Middle East

Netanyahu clings to power as corruption cases loom

Netanyahu does not resign facing graft charges but decides to run for third term

Aness Suheil Barghoti   | 04.01.2020
Netanyahu clings to power as corruption cases loom


Israeli Prime Minister Benjamin Netanyahu became the first leader in his country's history to be accused of corruption during his tenure.

Netanyahu, however, unlike former Prime Minister Ehud Olmert, did not resign when faced with formal corruption cases. He rather decided to go head first against the attorney general's decision and run for another term.

Ten years ago, Netanyahu, a prime minister immersed in allegations of corruption, had no "public or moral mandate to make fateful decisions for the state of Israel."

The Jerusalem Post reported that Netanyahu informed associates he would not repeat the mistakes of Olmert nor allow early primaries in his Likud Party to choose a successor.

According to Palestinian political analyst Anton Shalhat, Netanyahu's decision not to step down is based on two main factors.
The first is his 10-year alliance with media and venture capitalists in Israel.

"Netanyahu is a charismatic figure in Israeli society and he used this feature to forge alliances with influential people that helped him remain in his position for such a long time," Shalhat told Anadolu Agency.

In the past 10 years, the analyst said, "Netanyahu was able to build a circle of an alliance in the Israeli media that would defend him against anyone and anything."

The second is more important and is that Netanyahu's ability to change the popular metaphor of Israeli society.

According to Shalhat, on the one hand, Netanyahu strengthened the rule of the Israeli right, particularly settlers, securing hundreds of thousands of voters.

"On the second hand, Netanyahu opened the Israeli market to foreign investment and during his rule, the state witnessed economic growth," he said.

"Unlike Olmert, who was weak and did not have a popular base, Netanyahu has the support of half of Israeli society and the media and the capitalists," he said.

"He believes that he can keep the prime minister’s portfolio even if he defies the standards that have controlled political life in Israel since its establishment," Shalhat said.

Last November, Netanyahu was accused of bribery, fraud and breach of trust in three corruption cases.

In the first known as "Case 1000", Israeli Hollywood producer Arnon Milchan was allegedly asked to purchase luxury items for Netanyahu and his wife.

The Israeli prime minister was charged with breach of public trust and fraud. Prosecutors claim from 2007 to 2016, Netanyahu received $283,000 worth of gifts from Milchan and other wealthy businessmen to advance their interests.

In "Case 2000", Netanyahu allegedly asked for positive coverage from Arnon Mozes, publisher of the prominent Hebrew language daily Yedioth Ahronoth, in exchange for help in reigning in a rival publication. Netanyahu was charged with breach of public trust and fraud.

And in "Case 4000", Netanyahu was charged with bribery for allegedly granting regulatory benefits to the Israeli telecom company, Bezeq, in return for favorable coverage of him and his wife on a news website owned by the company.
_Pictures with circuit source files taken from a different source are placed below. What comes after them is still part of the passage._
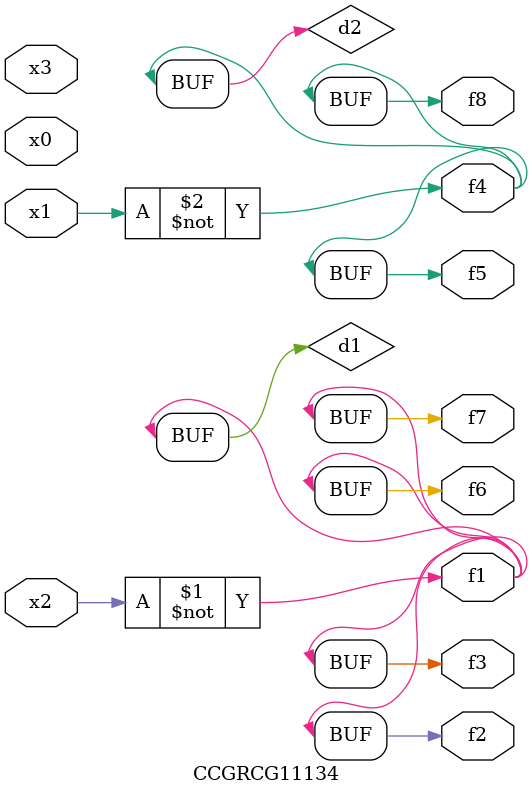
<source format=v>
module CCGRCG11134(
	input x0, x1, x2, x3,
	output f1, f2, f3, f4, f5, f6, f7, f8
);

	wire d1, d2;

	xnor (d1, x2);
	not (d2, x1);
	assign f1 = d1;
	assign f2 = d1;
	assign f3 = d1;
	assign f4 = d2;
	assign f5 = d2;
	assign f6 = d1;
	assign f7 = d1;
	assign f8 = d2;
endmodule

</source>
The indictment centers on suspicions that Netanyahu confidants promoted regulations worth hundreds of millions of dollars for the company.

Jalal Rumaneh, another expert on Israeli affairs also believes Netanyahu was able to control Israel by intimidation, by keeping the public surrounded by fear of internal or external threats.

For more than a decade Netanyahu, 70, dominated Israel’s media, economy, high tech investments and social media platforms and was able to direct public opinion.

"The absence of another leader who can unite the right-wing parties in Israel makes it hard to replace Netanyahu at the moment by his right-wing allies or the people supporting them," Rumaneh said.

"This fact gives what makes Netanyahu believes that he can remain as prime minister of Israel for many years to come," he said.

According to Rumaneh, It is too soon to proclaim the end of the Netanyahu era. "But it may be the beginning of the end," he added.